The healthy employment numbers also mask the insecurity many feel. Nearly a fifth of workers have schedules that vary based on their employers’ demands, not their own needs. While the number of uninsured Americans has dropped in recent years, even those with insurance aren’t always saved from financial hardship, given that last year nearly a quarter of all adults went without medical care because they couldn’t pay for it. Over 30 percent of private-sector workers don’t have access to retirement benefits through their jobs. If they need time off, they’re unlikely to get paid for it: About 40 percent don’t have paid sick leave, about 25 percent don’t have paid vacations, and a mere 12 percent have paid family leave.

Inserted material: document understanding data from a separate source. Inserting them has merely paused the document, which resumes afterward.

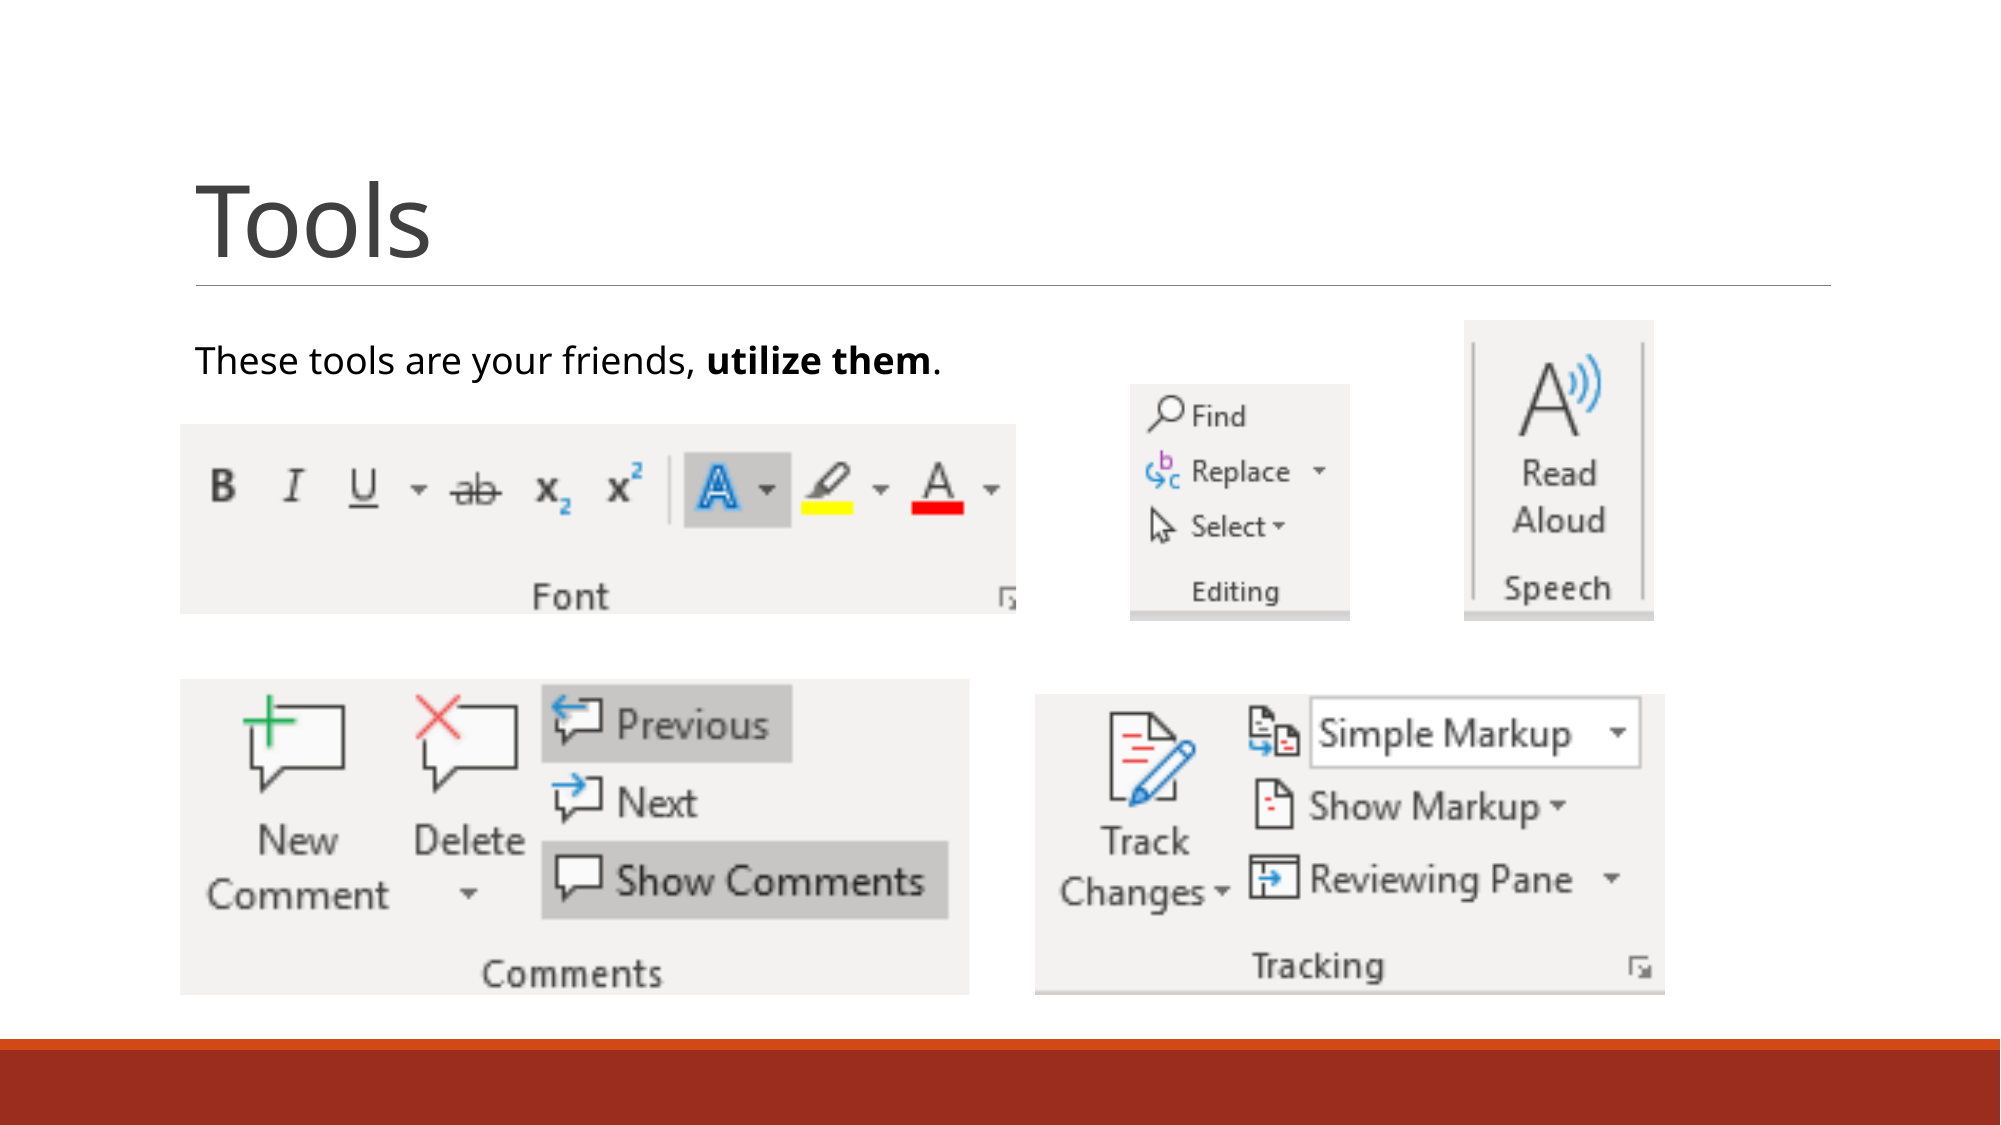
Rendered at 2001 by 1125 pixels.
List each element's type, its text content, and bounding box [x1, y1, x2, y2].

title Tools [180, 47, 1830, 285]
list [179, 679, 970, 995]
picture [1129, 383, 1351, 622]
picture [179, 424, 1017, 622]
text_box These tools are your friends, utilize them. [180, 329, 1213, 390]
picture [1463, 320, 1654, 622]
picture [1035, 693, 1665, 995]
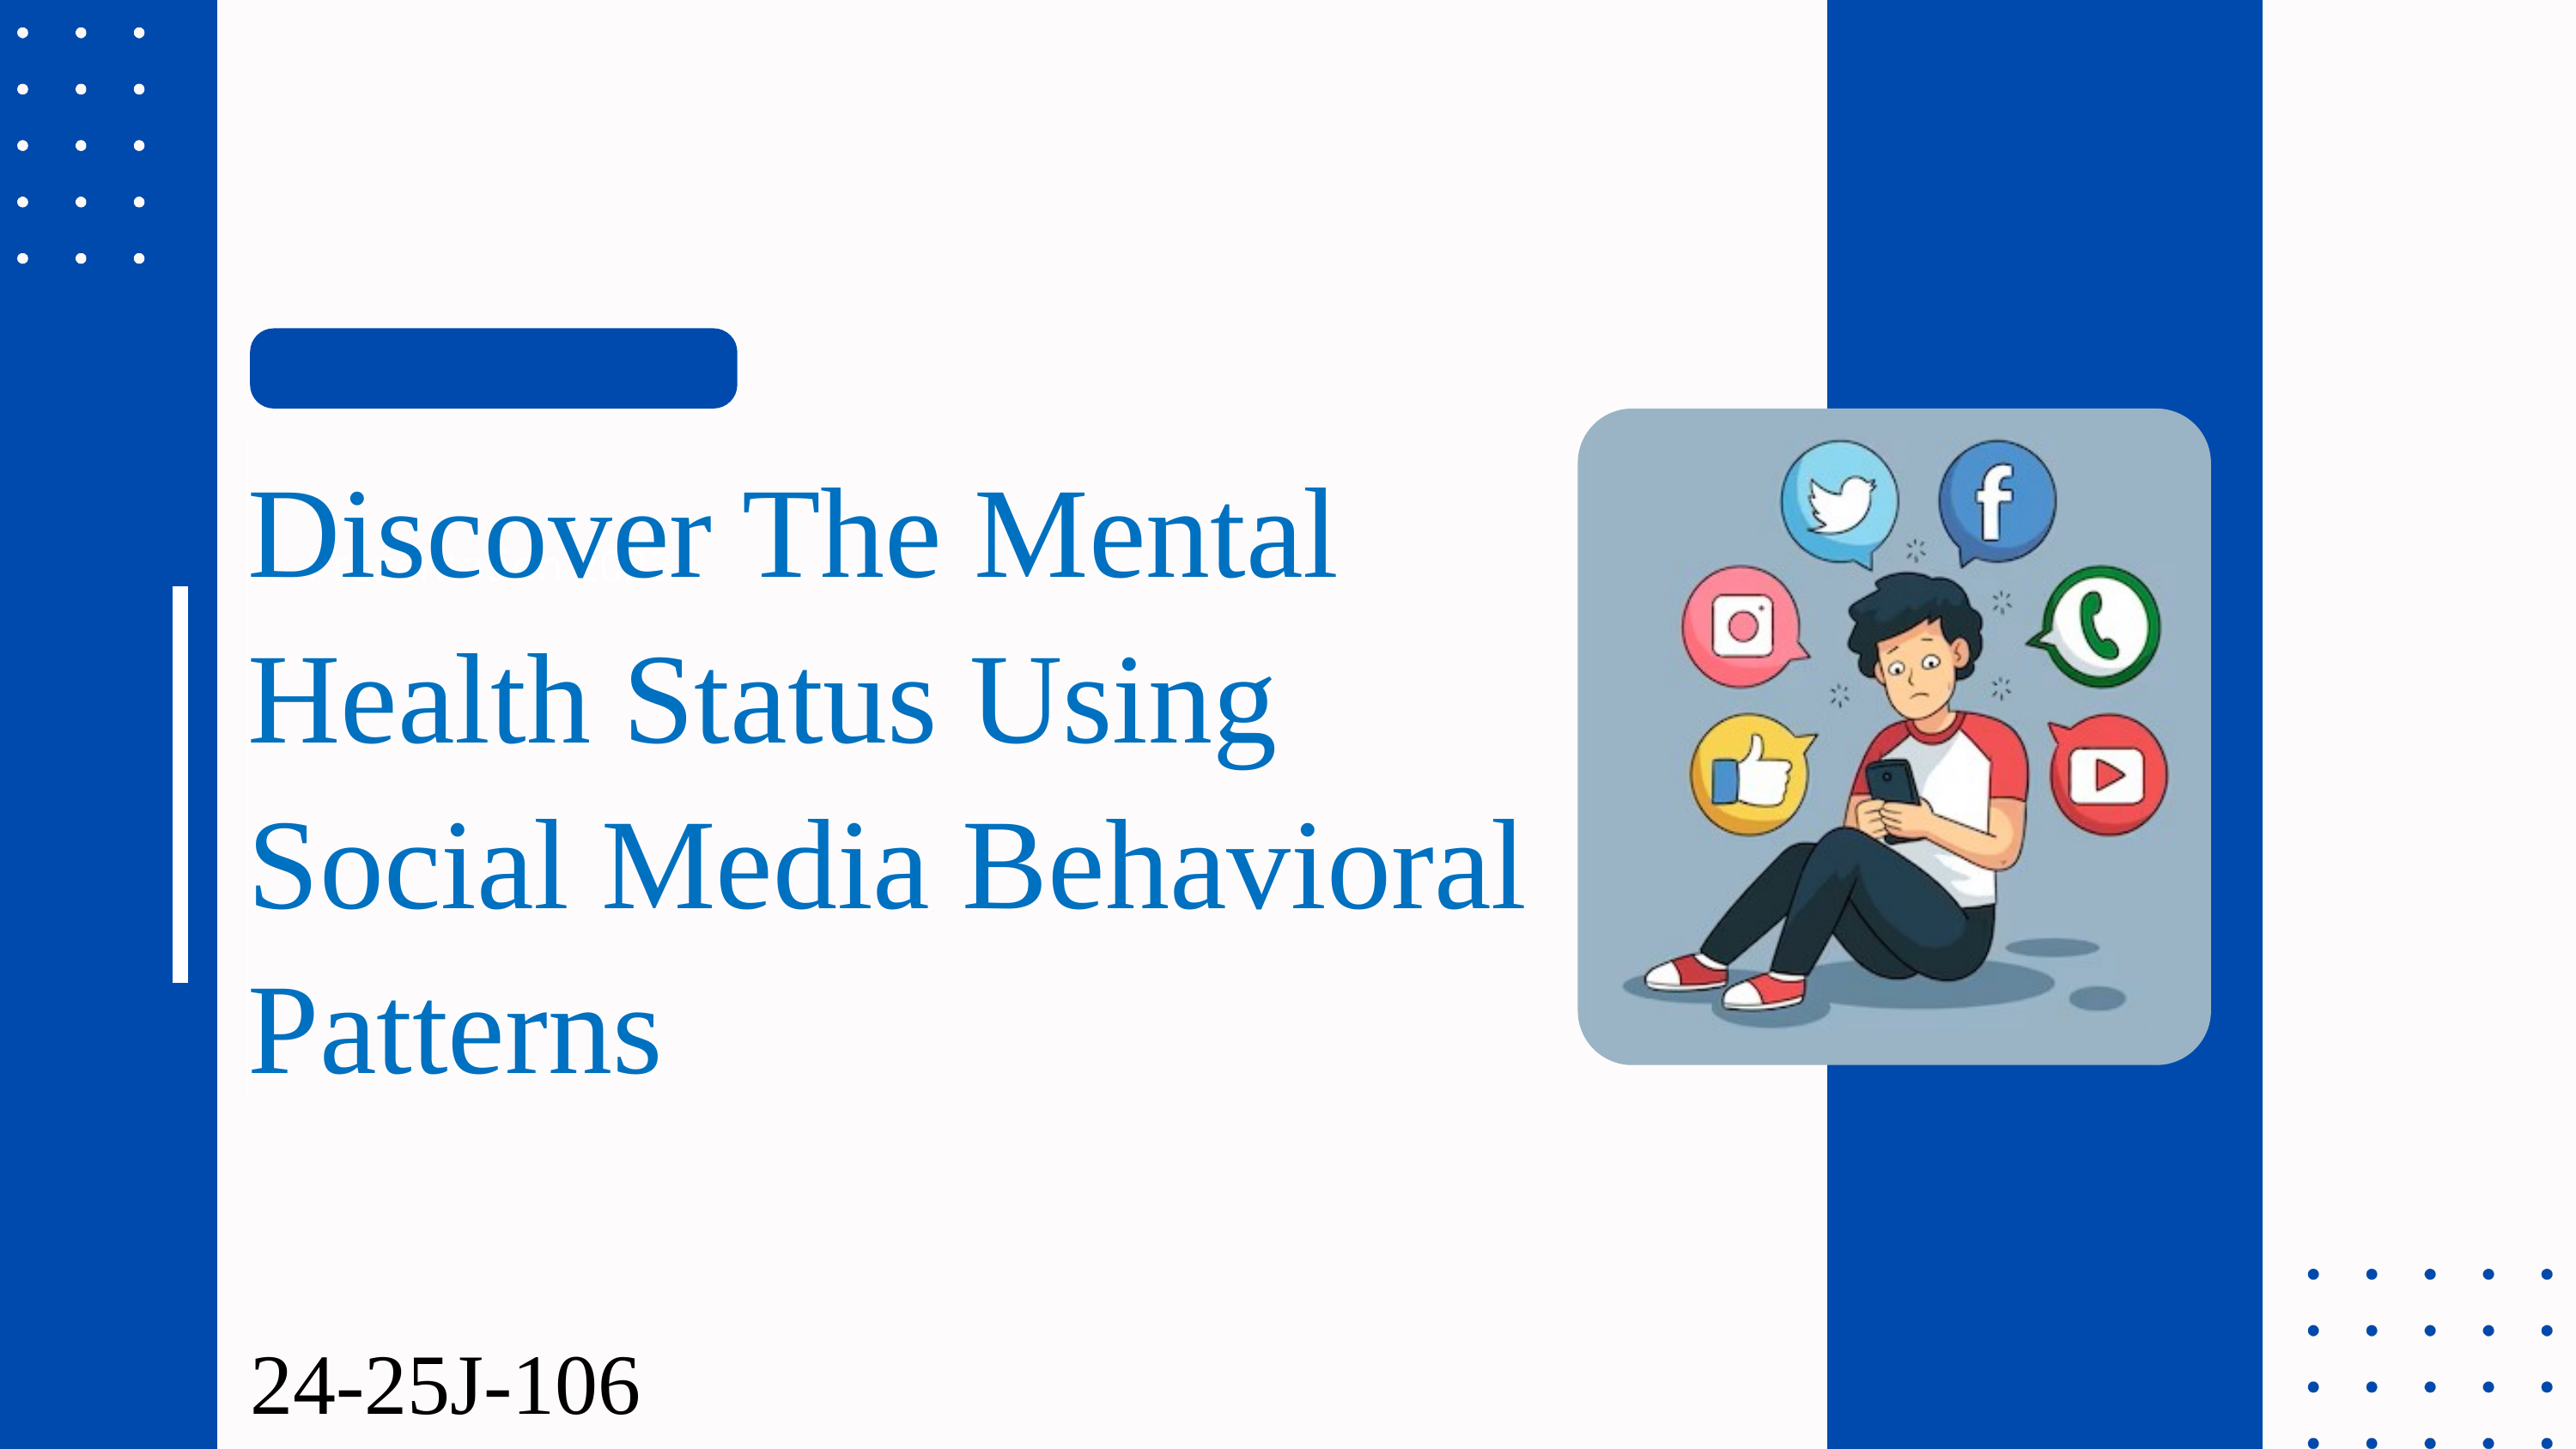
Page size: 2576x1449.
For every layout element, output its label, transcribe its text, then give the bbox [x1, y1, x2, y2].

text_box 24-25J-106 [250, 1320, 1455, 1431]
picture [1577, 408, 2212, 1065]
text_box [0, 0, 218, 1449]
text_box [249, 328, 738, 409]
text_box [173, 585, 189, 984]
text_box Discover The Mental Health Status Using Social Media Behavioral Patterns [247, 438, 1611, 1100]
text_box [1827, 0, 2263, 1449]
text_box [2307, 1268, 2576, 1449]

During the last recession, many employers argued that they had to cut back on jobs, pay, and benefits to make it through dire financial times. Lots of workers felt they had no choice but to swallow those edicts, keep their heads down, and hope for the best.

But a decade of healthy economic growth hasn’t loosened the purse strings. Workers keep fueling the economic expansion without reaping the rewards. Refusing to work is the sharpest tool they have to carve out a fair share of the economic pie. They’ve finally been pushed to wield it.